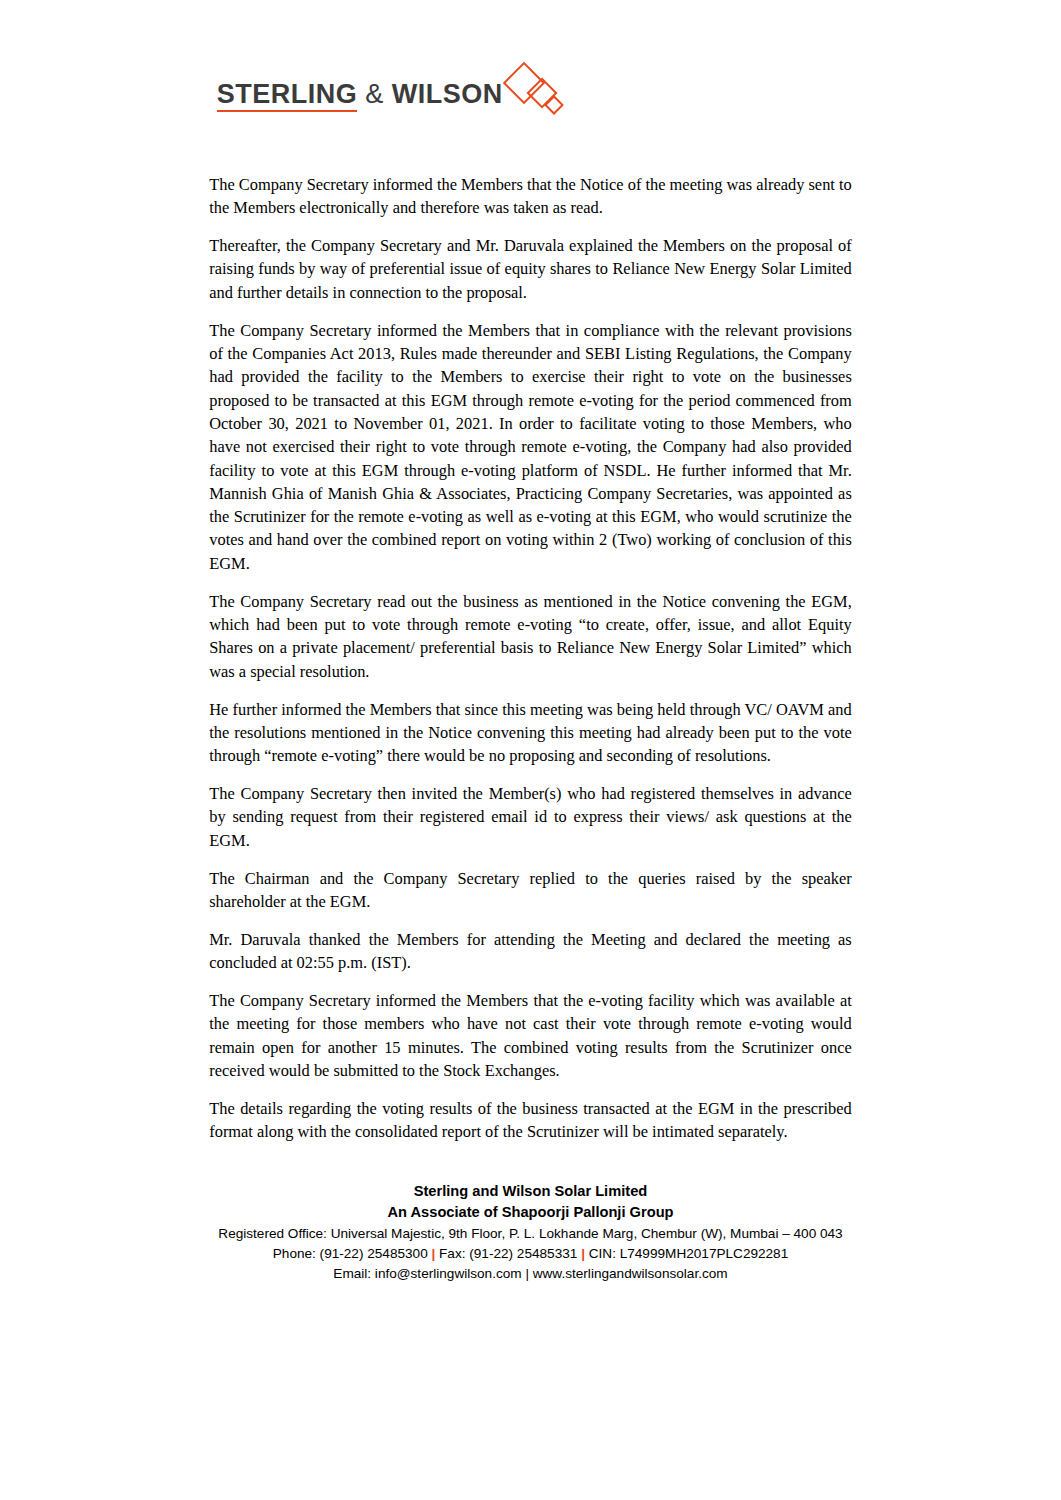STERLING & WILSON
The Company Secretary informed the Members that the Notice of the meeting was already sent to the Members electronically and therefore was taken as read.
Thereafter, the Company Secretary and Mr. Daruvala explained the Members on the proposal of raising funds by way of preferential issue of equity shares to Reliance New Energy Solar Limited and further details in connection to the proposal.
The Company Secretary informed the Members that in compliance with the relevant provisions of the Companies Act 2013, Rules made thereunder and SEBI Listing Regulations, the Company had provided the facility to the Members to exercise their right to vote on the businesses proposed to be transacted at this EGM through remote e-voting for the period commenced from October 30, 2021 to November 01, 2021. In order to facilitate voting to those Members, who have not exercised their right to vote through remote e-voting, the Company had also provided facility to vote at this EGM through e-voting platform of NSDL. He further informed that Mr. Mannish Ghia of Manish Ghia & Associates, Practicing Company Secretaries, was appointed as the Scrutinizer for the remote e-voting as well as e-voting at this EGM, who would scrutinize the votes and hand over the combined report on voting within 2 (Two) working of conclusion of this EGM.
The Company Secretary read out the business as mentioned in the Notice convening the EGM, which had been put to vote through remote e-voting “to create, offer, issue, and allot Equity Shares on a private placement/ preferential basis to Reliance New Energy Solar Limited” which was a special resolution.
He further informed the Members that since this meeting was being held through VC/ OAVM and the resolutions mentioned in the Notice convening this meeting had already been put to the vote through “remote e-voting” there would be no proposing and seconding of resolutions.
The Company Secretary then invited the Member(s) who had registered themselves in advance by sending request from their registered email id to express their views/ ask questions at the EGM.
The Chairman and the Company Secretary replied to the queries raised by the speaker shareholder at the EGM.
Mr. Daruvala thanked the Members for attending the Meeting and declared the meeting as concluded at 02:55 p.m. (IST).
The Company Secretary informed the Members that the e-voting facility which was available at the meeting for those members who have not cast their vote through remote e-voting would remain open for another 15 minutes. The combined voting results from the Scrutinizer once received would be submitted to the Stock Exchanges.
The details regarding the voting results of the business transacted at the EGM in the prescribed format along with the consolidated report of the Scrutinizer will be intimated separately.
Sterling and Wilson Solar Limited
An Associate of Shapoorji Pallonji Group
Registered Office: Universal Majestic, 9th Floor, P. L. Lokhande Marg, Chembur (W), Mumbai – 400 043
Phone: (91-22) 25485300 | Fax: (91-22) 25485331 | CIN: L74999MH2017PLC292281
Email: info@sterlingwilson.com | www.sterlingandwilsonsolar.com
==============================
• TASK GOAL: Copy exactly what appears in the entries, beginning with the first line and ending with the line that has "Thereafter, the Company", but not the pictures.

• RESULT OF THE TASK:
STERLING & WILSON
The Company Secretary informed the Members that the Notice of the meeting was already sent to the Members electronically and therefore was taken as read.
Thereafter, the Company Secretary and Mr. Daruvala explained the Members on the proposal of raising funds by way of preferential issue of equity shares to Reliance New Energy Solar Limited and further details in connection to the proposal.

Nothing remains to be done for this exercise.